Westphalian School, circa 1490
PROPERTY OF AN IMPORTANT PRIVATE COLLECTION
Westphalian School, circa 1490

Saint Michael Expelling the Rebel Angels

Details
Westphalian School, circa 1490
Saint Michael Expelling the Rebel Angels
oil on panel, unframed
45 ¾ x 29 ½ in. (116.3 x 74.9 cm.)
Provenance
Private collection, Switzerland.
Art market, Switzerland, where acquired by the present owner.
Sale room notice
Please note the provenance for this lot should read:

Anonymous sale; Fischer auctions, Lucerne, 1959 (according to the 2011 Koller catalogue).
Private collection, Switzerland.
Anonymous sale; Koller Auktionen AG, Zurich, 1 April 2011, lot 3003, as Burgundy / Northern France, circa 1480/90, where acquired by the present owner.

Lot Essay

A brilliant palette of acerbic hues accentuates the tumultuous energy of the scene unfolding in this panel: Saint Michael and his fellow angels casting Lucifer and the rebel angels from heaven. Michael dominates the composition, the peridot feathers of his magnificent wings echoed in the green velvet lining of his damask robe that flutters vigorously about him. With an impassive expression he brandishes his sword above Lucifer (the light-bearer), whose fair face and golden ringlets remain a mark of angelic beauty, but whose hands have already been transformed into hideous appendages resembling chicken feet. Beneath him, other fallen angels spiral toward hell, some still clad in their voluminous robes, others having already lost this privilege, their nudity revealing the full extent of their Boschian monstrosity. This epic battle was a popular theme in Northern Renaissance art, its origins dating back to the Limbourg brothers' Très Riches Heures of 1416 (fol. 64v; see L. Silver, "Jheronimus Bosch and the Issue of Origins," Journal of Historians of Netherlandish Art, I:1 (Winter 2009) DOI: 10.5092/jhna.2009.1.1.5). The biblical source is found in the Old Testament (Isaiah 14:12-15), in which the prophet exclaims:

How art thou fallen from heaven,
O Lucifer, son of the morning!
How art thou cut down to the ground,
That didst cast lots over the nations!
And thou sadist in thy heart:
“I will ascend into heaven,
Above the stars of God
Will I exalt my throne…
I will be like the Most High”.

The story is taken up again in the New Testament (Luke 10:18) when Jesus first speaks: “I saw Satan fall like lightning from heaven,” and again in 2 Peter 2:4: “For if God did not spare the angels who sinned, but cast them down to hell and delivered them into chains of darkness, to be reserved for judgment”.
In the Renaissance, the story of the Rebel Angels’ battle with God was understood through the lens of Saint Augustine’s City of God, in which the 5th-century Father of the Church establishes Lucifer’s rebellion as the origin of evil in the world. In this manner, Augustine reoriented the invention of sin, namely that of Pride, to the beginning of the story of Creation, prior to Adam and Eve’s Temptation in the Garden of Eden (ibid.).

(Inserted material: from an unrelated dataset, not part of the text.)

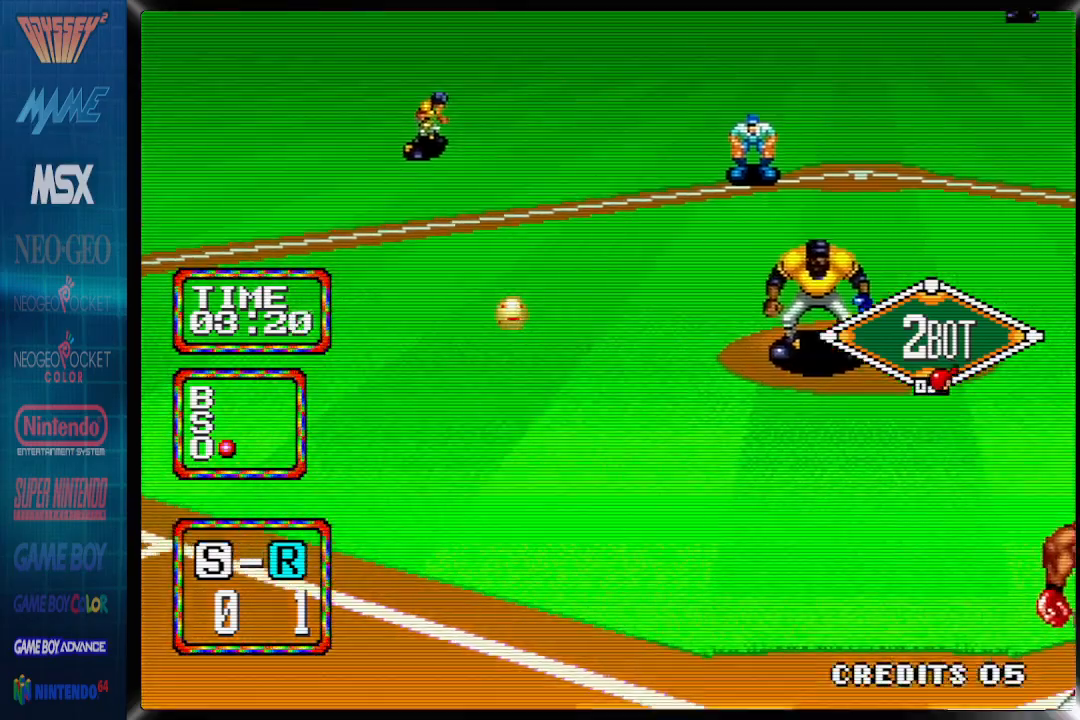
{"buttons": ["DPAD_RIGHT"], "events": []}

Accordingly, this panel could have originally been part of a large polyptych dedicated to the Story of Creation, in a similar manner to Master Bertram’s 1379 Grabow Altarpiece (Kunsthalle, Hamburg), in which the first scene depicts the Fall of the Rebel Angels. Stylistically, however, the author of the present panel drew inspiration from the work of Rogier van der Weyden as interpreted by his student, Hans Memling. In particular, the angel’s facial types, with their protruding eyes, long, narrow noses, and high foreheads crowned by centrally-parted golden curles, find parallels in the numerous angels who populate Memling’s paintings, such as those seen in his Triptych of the Last Judgment (1467-1471, Muzeum Narodowe, Gdansk), as well as his depictions of the Virgin Mary (see, for example, the c. 1467-70 Virgin and Child in the Musées royaux des Beaux-Arts de Belgique, Brussels). Yet the present composition’s overall emphasis on sculptural plasticity, together with the vibrant color scheme dominated by lime greens and frosty shades of red, points to the artist’s Germanic origins. Examination of the panel’s extensive underdrawing, visible to the naked eye in several places, but most clearly seen through infrared reflectography (fig. 1), provides further evidence that the author worked in this region, the birthplace of printmaking. The numerous, agitated drapery folds of the angels’ garments as well as the shadows that define the volumes of their faces are worked out in crisp parallel- and cross-hatches that are so meticulously rendered that it suggests the artist was proficient in making woodcuts and engravings.